[Page excerpt]:
Egypt, for example, imports about 80% of its wheat from Russia and Ukraine. The Northern African country known as a popular tourist destination for both, will no doubt see visitors/tourists spending shrink.

Policies associated with inflation, such as raising government subsidies, could pressure already weak fiscal accounts. In addition, worsening external financing conditions may spur capital outflows and add to growth impediment for countries with elevated debt levels and large financing needs.

One would be surprised at Rising prices raising social tensions in some countries, such as those with weak social safety nets, few job opportunities, limited fiscal space, and unpopular governments.

In Sub-Saharan Africa , the effects of inflation is devastating with no iota of debate . Just as the continent was gradually recovering from the pandemic, this crisis suddenly threatens that progress. Many countries in the region are particularly vulnerable to the war’s effects, specifically because of higher energy and food prices, reduced tourism, and potential difficulty accessing international capital markets.

[Work instruction]: According to the excerpt on inflation, how much of Egypt's wheat is imported from Russia and Ukraine? The data that comes next is separate material, unrelated to the excerpt on inflation.

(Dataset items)
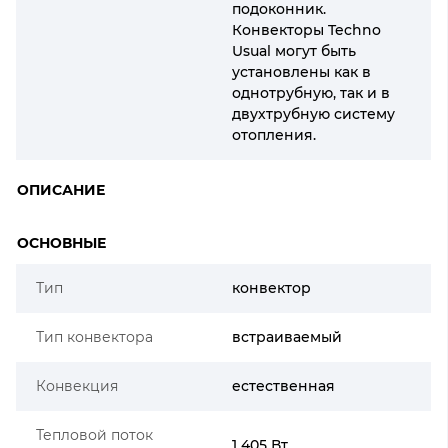
подоконник.
Конвекторы Techno
Usual могут быть
установлены как в
однотрубную, так и в
двухтрубную систему
отопления.
ОПИСАНИЕ
ОСНОВНЫЕ
Тип
конвектор
Тип конвектора
встраиваемый
Конвекция
естественная
Тепловой поток
1 405 Вт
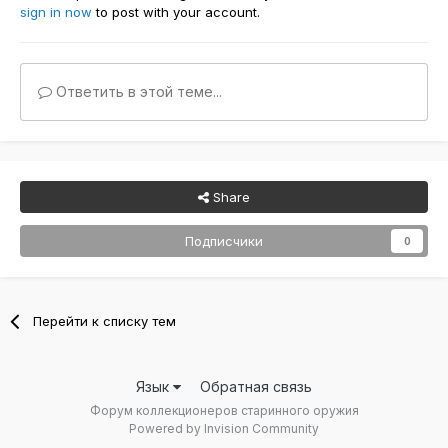
sign in now
to post with your account.
Ответить в этой теме...
Share
Подписчики
0
Перейти к списку тем
Язык
Обратная связь
Форум коллекционеров старинного оружия
Powered by Invision Community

[Exercise solution]: About 80%.